Problem details — Go through the data and tally the lines that include "Gulamova". The reply is that number alone.

(Records provided)

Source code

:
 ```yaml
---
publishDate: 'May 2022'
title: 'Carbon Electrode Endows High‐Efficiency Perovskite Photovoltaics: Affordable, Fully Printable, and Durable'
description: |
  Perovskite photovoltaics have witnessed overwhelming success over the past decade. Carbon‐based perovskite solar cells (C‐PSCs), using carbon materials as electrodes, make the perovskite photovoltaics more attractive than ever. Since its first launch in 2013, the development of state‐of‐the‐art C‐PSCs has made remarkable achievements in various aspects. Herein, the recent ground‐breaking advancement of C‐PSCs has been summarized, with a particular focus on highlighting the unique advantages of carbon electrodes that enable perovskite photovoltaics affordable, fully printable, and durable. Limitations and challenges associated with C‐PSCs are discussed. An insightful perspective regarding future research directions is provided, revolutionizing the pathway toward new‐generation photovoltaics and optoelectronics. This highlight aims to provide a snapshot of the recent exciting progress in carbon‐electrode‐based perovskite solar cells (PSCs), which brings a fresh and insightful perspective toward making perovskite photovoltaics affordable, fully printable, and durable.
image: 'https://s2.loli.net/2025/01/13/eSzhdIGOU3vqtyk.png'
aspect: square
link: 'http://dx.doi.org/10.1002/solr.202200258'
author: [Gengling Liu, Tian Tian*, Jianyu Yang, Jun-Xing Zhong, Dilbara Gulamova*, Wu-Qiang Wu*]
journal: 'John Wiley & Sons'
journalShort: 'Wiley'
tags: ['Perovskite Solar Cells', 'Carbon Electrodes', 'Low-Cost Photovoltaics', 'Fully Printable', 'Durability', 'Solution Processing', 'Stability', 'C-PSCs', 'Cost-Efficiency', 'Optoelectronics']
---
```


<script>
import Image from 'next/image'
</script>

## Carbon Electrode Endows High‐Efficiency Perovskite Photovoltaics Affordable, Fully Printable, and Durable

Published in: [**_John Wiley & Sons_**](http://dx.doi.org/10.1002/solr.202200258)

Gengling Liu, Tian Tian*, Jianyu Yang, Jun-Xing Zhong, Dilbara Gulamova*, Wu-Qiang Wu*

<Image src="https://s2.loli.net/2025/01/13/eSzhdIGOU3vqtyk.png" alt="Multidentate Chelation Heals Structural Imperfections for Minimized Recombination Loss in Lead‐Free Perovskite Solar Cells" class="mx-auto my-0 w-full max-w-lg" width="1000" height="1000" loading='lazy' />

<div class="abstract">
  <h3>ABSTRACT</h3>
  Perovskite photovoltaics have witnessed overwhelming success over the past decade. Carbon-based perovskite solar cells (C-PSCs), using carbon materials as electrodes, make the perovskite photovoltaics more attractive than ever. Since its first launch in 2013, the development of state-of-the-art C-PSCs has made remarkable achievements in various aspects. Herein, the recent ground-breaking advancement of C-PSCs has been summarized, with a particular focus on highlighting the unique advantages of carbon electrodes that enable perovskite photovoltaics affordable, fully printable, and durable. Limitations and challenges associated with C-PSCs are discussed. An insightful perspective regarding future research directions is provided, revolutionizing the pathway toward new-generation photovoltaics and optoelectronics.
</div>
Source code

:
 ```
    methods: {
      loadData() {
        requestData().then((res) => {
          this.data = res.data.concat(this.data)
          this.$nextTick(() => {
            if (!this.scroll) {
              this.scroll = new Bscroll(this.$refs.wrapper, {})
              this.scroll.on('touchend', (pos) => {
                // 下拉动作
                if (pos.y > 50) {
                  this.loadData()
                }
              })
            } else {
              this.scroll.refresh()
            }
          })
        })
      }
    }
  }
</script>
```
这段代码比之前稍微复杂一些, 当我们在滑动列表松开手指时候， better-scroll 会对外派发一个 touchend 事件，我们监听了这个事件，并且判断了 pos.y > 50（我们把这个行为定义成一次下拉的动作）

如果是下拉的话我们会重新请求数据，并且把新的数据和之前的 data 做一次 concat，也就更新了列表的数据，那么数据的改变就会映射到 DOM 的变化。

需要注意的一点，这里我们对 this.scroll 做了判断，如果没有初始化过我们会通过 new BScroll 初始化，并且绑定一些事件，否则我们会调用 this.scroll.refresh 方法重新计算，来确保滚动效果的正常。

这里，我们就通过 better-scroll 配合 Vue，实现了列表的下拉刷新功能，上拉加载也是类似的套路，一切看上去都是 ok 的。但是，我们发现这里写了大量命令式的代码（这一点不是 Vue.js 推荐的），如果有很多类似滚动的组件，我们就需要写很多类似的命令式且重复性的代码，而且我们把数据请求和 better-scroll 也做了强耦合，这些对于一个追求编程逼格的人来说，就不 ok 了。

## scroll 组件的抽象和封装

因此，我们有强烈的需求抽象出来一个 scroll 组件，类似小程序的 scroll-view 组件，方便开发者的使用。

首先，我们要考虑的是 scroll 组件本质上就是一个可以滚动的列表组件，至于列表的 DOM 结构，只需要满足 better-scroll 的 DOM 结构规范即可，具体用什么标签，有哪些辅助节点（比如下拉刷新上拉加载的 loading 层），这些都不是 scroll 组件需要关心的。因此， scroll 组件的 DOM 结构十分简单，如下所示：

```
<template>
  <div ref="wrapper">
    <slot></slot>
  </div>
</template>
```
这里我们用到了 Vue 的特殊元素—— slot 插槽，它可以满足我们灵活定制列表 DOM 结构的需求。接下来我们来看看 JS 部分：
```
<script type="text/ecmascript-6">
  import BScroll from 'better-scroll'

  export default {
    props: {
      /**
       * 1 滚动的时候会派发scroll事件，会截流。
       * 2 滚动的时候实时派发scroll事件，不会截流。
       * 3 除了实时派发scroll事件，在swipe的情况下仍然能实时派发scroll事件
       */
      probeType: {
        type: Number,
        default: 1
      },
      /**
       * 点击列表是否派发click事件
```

(End Records provided)

Solution to this task — 2